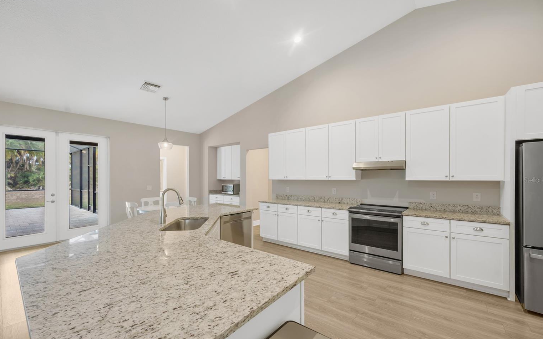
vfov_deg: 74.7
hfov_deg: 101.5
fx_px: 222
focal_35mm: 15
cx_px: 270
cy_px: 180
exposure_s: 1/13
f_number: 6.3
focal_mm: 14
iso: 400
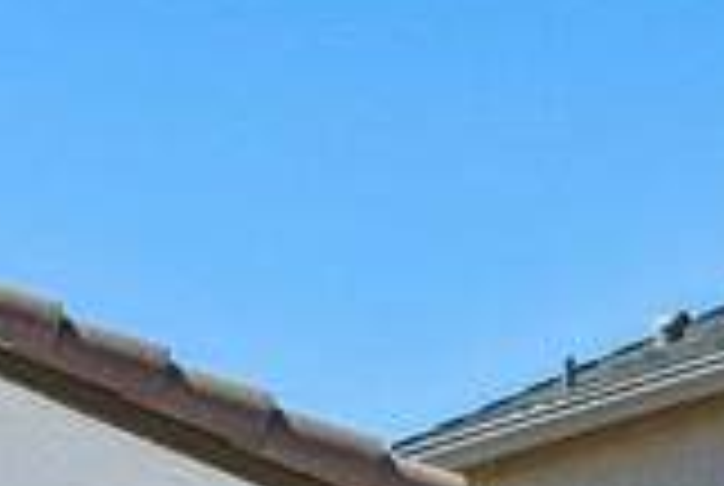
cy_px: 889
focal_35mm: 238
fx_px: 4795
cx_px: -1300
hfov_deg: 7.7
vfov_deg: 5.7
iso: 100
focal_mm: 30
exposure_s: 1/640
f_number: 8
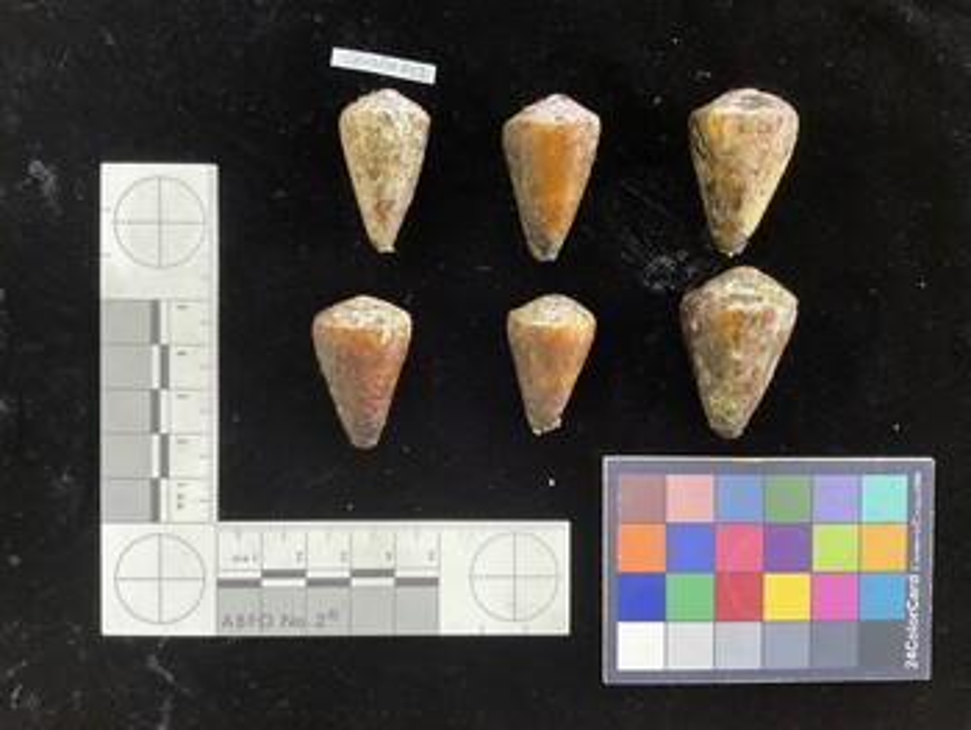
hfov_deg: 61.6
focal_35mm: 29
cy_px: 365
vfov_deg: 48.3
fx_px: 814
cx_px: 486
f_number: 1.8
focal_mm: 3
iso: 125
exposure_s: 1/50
§
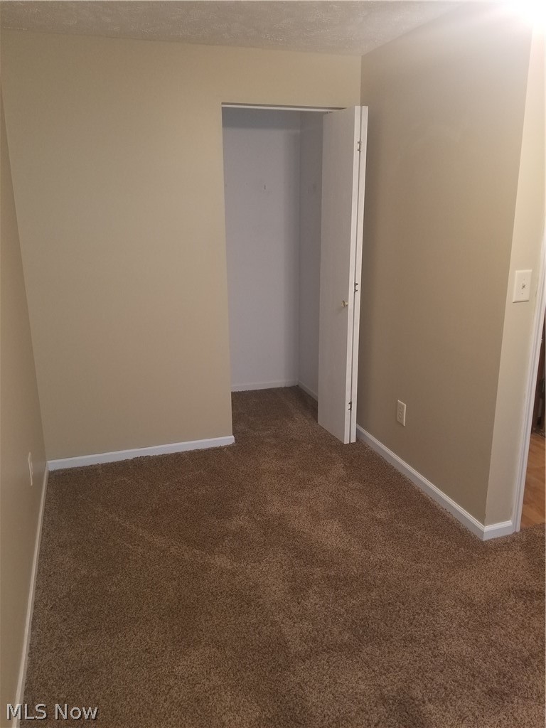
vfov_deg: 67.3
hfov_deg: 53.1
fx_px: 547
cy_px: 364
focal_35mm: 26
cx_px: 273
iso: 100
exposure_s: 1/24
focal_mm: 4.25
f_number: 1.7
§
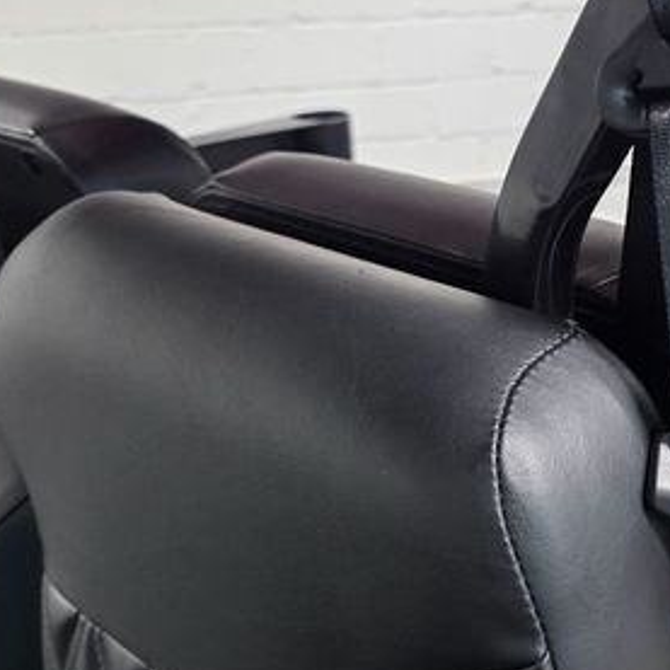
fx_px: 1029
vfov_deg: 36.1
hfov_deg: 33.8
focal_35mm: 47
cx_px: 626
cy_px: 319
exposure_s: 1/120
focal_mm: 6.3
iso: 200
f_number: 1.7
§
▶ _Problem to work on_
Please copy the lines above exactly, starting at the line that holds "vfov_deg: 74.7" and ending at the line that holds "exposure_s: 1/50"; include both, but no pictures.

▶ _Exercise solution_
vfov_deg: 74.7
hfov_deg: 101.5
fx_px: 222
focal_35mm: 15
cx_px: 270
cy_px: 180
exposure_s: 1/13
f_number: 6.3
focal_mm: 14
iso: 400
cy_px: 889
focal_35mm: 238
fx_px: 4795
cx_px: -1300
hfov_deg: 7.7
vfov_deg: 5.7
iso: 100
focal_mm: 30
exposure_s: 1/640
f_number: 8
hfov_deg: 61.6
focal_35mm: 29
cy_px: 365
vfov_deg: 48.3
fx_px: 814
cx_px: 486
f_number: 1.8
focal_mm: 3
iso: 125
exposure_s: 1/50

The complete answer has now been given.